• Aim of the exercise:
Make an exact copy of the records below. Include every line.

• Data provided:
______________________________
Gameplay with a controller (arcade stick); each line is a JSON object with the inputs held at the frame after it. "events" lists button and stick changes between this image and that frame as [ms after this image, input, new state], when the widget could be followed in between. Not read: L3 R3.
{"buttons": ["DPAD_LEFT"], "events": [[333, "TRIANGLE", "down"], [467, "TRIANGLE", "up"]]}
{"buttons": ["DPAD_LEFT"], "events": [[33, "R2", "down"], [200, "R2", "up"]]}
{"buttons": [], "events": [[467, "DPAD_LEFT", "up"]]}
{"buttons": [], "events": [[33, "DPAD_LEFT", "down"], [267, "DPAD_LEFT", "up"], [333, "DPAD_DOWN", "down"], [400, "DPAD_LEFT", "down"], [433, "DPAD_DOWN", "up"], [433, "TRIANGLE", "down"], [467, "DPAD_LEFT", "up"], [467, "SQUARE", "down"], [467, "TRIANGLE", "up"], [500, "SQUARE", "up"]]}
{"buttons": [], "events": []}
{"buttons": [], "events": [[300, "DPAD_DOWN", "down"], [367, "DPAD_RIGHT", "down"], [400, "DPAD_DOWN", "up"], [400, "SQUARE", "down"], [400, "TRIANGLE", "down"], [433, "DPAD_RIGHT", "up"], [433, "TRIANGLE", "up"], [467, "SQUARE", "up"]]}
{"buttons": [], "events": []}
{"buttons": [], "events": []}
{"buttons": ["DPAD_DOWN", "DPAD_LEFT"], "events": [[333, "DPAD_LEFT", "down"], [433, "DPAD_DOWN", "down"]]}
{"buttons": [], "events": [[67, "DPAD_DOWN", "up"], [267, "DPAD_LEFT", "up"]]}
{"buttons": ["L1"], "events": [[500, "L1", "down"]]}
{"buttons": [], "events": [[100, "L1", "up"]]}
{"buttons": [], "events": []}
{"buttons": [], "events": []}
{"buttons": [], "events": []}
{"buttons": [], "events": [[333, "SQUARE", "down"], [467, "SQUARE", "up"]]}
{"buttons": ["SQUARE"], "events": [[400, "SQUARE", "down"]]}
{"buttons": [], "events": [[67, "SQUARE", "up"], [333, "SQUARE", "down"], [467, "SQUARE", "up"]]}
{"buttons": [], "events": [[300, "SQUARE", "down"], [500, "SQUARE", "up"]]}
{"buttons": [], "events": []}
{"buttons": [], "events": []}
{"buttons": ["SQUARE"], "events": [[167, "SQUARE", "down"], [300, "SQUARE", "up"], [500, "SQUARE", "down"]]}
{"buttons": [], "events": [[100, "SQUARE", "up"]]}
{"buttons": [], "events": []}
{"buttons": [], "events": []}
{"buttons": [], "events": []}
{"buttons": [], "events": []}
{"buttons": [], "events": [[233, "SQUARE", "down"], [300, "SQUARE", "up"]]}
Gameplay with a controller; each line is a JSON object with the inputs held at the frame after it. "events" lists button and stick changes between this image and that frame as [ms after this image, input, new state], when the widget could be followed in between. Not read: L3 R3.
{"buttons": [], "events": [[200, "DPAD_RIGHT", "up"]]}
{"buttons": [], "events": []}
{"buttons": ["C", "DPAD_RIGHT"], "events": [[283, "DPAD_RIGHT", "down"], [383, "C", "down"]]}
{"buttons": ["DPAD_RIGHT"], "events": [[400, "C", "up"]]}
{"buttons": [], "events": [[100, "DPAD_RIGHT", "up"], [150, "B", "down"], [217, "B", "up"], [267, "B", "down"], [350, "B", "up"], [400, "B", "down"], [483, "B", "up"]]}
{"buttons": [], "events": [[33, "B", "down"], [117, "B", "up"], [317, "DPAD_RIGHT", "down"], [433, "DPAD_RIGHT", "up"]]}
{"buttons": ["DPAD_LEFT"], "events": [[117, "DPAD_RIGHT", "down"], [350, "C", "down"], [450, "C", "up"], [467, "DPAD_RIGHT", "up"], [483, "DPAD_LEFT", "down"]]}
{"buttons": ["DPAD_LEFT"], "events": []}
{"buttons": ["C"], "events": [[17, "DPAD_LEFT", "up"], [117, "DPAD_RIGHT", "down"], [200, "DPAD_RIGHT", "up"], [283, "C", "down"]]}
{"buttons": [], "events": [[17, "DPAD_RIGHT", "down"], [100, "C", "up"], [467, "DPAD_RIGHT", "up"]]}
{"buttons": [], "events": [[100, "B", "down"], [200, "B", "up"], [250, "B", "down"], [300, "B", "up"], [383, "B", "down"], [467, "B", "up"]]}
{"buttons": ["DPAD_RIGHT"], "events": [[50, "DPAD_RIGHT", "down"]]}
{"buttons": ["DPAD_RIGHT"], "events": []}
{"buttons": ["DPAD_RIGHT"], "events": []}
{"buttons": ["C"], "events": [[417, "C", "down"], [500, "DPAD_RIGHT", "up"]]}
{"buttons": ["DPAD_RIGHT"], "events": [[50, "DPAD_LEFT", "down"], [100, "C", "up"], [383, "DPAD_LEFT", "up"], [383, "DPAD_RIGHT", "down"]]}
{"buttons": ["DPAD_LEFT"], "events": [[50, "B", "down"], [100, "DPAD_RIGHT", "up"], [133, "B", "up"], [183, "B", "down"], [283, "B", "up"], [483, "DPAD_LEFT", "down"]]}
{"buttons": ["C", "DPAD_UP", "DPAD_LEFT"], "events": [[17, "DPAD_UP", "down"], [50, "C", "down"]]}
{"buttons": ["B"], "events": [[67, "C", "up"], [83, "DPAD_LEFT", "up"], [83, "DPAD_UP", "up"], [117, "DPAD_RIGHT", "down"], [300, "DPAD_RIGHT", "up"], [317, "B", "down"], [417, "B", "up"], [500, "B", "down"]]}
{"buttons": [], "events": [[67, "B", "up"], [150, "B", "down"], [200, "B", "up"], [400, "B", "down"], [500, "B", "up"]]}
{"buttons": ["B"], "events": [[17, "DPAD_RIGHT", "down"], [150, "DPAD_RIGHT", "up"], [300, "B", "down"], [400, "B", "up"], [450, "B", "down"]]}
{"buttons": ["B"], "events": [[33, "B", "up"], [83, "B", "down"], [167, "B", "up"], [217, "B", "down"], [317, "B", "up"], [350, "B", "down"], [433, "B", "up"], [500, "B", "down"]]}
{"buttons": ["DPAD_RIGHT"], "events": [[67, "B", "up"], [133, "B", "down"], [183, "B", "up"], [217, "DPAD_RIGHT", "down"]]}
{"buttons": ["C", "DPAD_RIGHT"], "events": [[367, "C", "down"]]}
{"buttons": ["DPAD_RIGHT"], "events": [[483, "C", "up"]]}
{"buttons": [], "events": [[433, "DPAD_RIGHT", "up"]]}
______________________________
• Completed exercise:
Gameplay with a controller (arcade stick); each line is a JSON object with the inputs held at the frame after it. "events" lists button and stick changes between this image and that frame as [ms after this image, input, new state], when the widget could be followed in between. Not read: L3 R3.
{"buttons": ["DPAD_LEFT"], "events": [[333, "TRIANGLE", "down"], [467, "TRIANGLE", "up"]]}
{"buttons": ["DPAD_LEFT"], "events": [[33, "R2", "down"], [200, "R2", "up"]]}
{"buttons": [], "events": [[467, "DPAD_LEFT", "up"]]}
{"buttons": [], "events": [[33, "DPAD_LEFT", "down"], [267, "DPAD_LEFT", "up"], [333, "DPAD_DOWN", "down"], [400, "DPAD_LEFT", "down"], [433, "DPAD_DOWN", "up"], [433, "TRIANGLE", "down"], [467, "DPAD_LEFT", "up"], [467, "SQUARE", "down"], [467, "TRIANGLE", "up"], [500, "SQUARE", "up"]]}
{"buttons": [], "events": []}
{"buttons": [], "events": [[300, "DPAD_DOWN", "down"], [367, "DPAD_RIGHT", "down"], [400, "DPAD_DOWN", "up"], [400, "SQUARE", "down"], [400, "TRIANGLE", "down"], [433, "DPAD_RIGHT", "up"], [433, "TRIANGLE", "up"], [467, "SQUARE", "up"]]}
{"buttons": [], "events": []}
{"buttons": [], "events": []}
{"buttons": ["DPAD_DOWN", "DPAD_LEFT"], "events": [[333, "DPAD_LEFT", "down"], [433, "DPAD_DOWN", "down"]]}
{"buttons": [], "events": [[67, "DPAD_DOWN", "up"], [267, "DPAD_LEFT", "up"]]}
{"buttons": ["L1"], "events": [[500, "L1", "down"]]}
{"buttons": [], "events": [[100, "L1", "up"]]}
{"buttons": [], "events": []}
{"buttons": [], "events": []}
{"buttons": [], "events": []}
{"buttons": [], "events": [[333, "SQUARE", "down"], [467, "SQUARE", "up"]]}
{"buttons": ["SQUARE"], "events": [[400, "SQUARE", "down"]]}
{"buttons": [], "events": [[67, "SQUARE", "up"], [333, "SQUARE", "down"], [467, "SQUARE", "up"]]}
{"buttons": [], "events": [[300, "SQUARE", "down"], [500, "SQUARE", "up"]]}
{"buttons": [], "events": []}
{"buttons": [], "events": []}
{"buttons": ["SQUARE"], "events": [[167, "SQUARE", "down"], [300, "SQUARE", "up"], [500, "SQUARE", "down"]]}
{"buttons": [], "events": [[100, "SQUARE", "up"]]}
{"buttons": [], "events": []}
{"buttons": [], "events": []}
{"buttons": [], "events": []}
{"buttons": [], "events": []}
{"buttons": [], "events": [[233, "SQUARE", "down"], [300, "SQUARE", "up"]]}
Gameplay with a controller; each line is a JSON object with the inputs held at the frame after it. "events" lists button and stick changes between this image and that frame as [ms after this image, input, new state], when the widget could be followed in between. Not read: L3 R3.
{"buttons": [], "events": [[200, "DPAD_RIGHT", "up"]]}
{"buttons": [], "events": []}
{"buttons": ["C", "DPAD_RIGHT"], "events": [[283, "DPAD_RIGHT", "down"], [383, "C", "down"]]}
{"buttons": ["DPAD_RIGHT"], "events": [[400, "C", "up"]]}
{"buttons": [], "events": [[100, "DPAD_RIGHT", "up"], [150, "B", "down"], [217, "B", "up"], [267, "B", "down"], [350, "B", "up"], [400, "B", "down"], [483, "B", "up"]]}
{"buttons": [], "events": [[33, "B", "down"], [117, "B", "up"], [317, "DPAD_RIGHT", "down"], [433, "DPAD_RIGHT", "up"]]}
{"buttons": ["DPAD_LEFT"], "events": [[117, "DPAD_RIGHT", "down"], [350, "C", "down"], [450, "C", "up"], [467, "DPAD_RIGHT", "up"], [483, "DPAD_LEFT", "down"]]}
{"buttons": ["DPAD_LEFT"], "events": []}
{"buttons": ["C"], "events": [[17, "DPAD_LEFT", "up"], [117, "DPAD_RIGHT", "down"], [200, "DPAD_RIGHT", "up"], [283, "C", "down"]]}
{"buttons": [], "events": [[17, "DPAD_RIGHT", "down"], [100, "C", "up"], [467, "DPAD_RIGHT", "up"]]}
{"buttons": [], "events": [[100, "B", "down"], [200, "B", "up"], [250, "B", "down"], [300, "B", "up"], [383, "B", "down"], [467, "B", "up"]]}
{"buttons": ["DPAD_RIGHT"], "events": [[50, "DPAD_RIGHT", "down"]]}
{"buttons": ["DPAD_RIGHT"], "events": []}
{"buttons": ["DPAD_RIGHT"], "events": []}
{"buttons": ["C"], "events": [[417, "C", "down"], [500, "DPAD_RIGHT", "up"]]}
{"buttons": ["DPAD_RIGHT"], "events": [[50, "DPAD_LEFT", "down"], [100, "C", "up"], [383, "DPAD_LEFT", "up"], [383, "DPAD_RIGHT", "down"]]}
{"buttons": ["DPAD_LEFT"], "events": [[50, "B", "down"], [100, "DPAD_RIGHT", "up"], [133, "B", "up"], [183, "B", "down"], [283, "B", "up"], [483, "DPAD_LEFT", "down"]]}
{"buttons": ["C", "DPAD_UP", "DPAD_LEFT"], "events": [[17, "DPAD_UP", "down"], [50, "C", "down"]]}
{"buttons": ["B"], "events": [[67, "C", "up"], [83, "DPAD_LEFT", "up"], [83, "DPAD_UP", "up"], [117, "DPAD_RIGHT", "down"], [300, "DPAD_RIGHT", "up"], [317, "B", "down"], [417, "B", "up"], [500, "B", "down"]]}
{"buttons": [], "events": [[67, "B", "up"], [150, "B", "down"], [200, "B", "up"], [400, "B", "down"], [500, "B", "up"]]}
{"buttons": ["B"], "events": [[17, "DPAD_RIGHT", "down"], [150, "DPAD_RIGHT", "up"], [300, "B", "down"], [400, "B", "up"], [450, "B", "down"]]}
{"buttons": ["B"], "events": [[33, "B", "up"], [83, "B", "down"], [167, "B", "up"], [217, "B", "down"], [317, "B", "up"], [350, "B", "down"], [433, "B", "up"], [500, "B", "down"]]}
{"buttons": ["DPAD_RIGHT"], "events": [[67, "B", "up"], [133, "B", "down"], [183, "B", "up"], [217, "DPAD_RIGHT", "down"]]}
{"buttons": ["C", "DPAD_RIGHT"], "events": [[367, "C", "down"]]}
{"buttons": ["DPAD_RIGHT"], "events": [[483, "C", "up"]]}
{"buttons": [], "events": [[433, "DPAD_RIGHT", "up"]]}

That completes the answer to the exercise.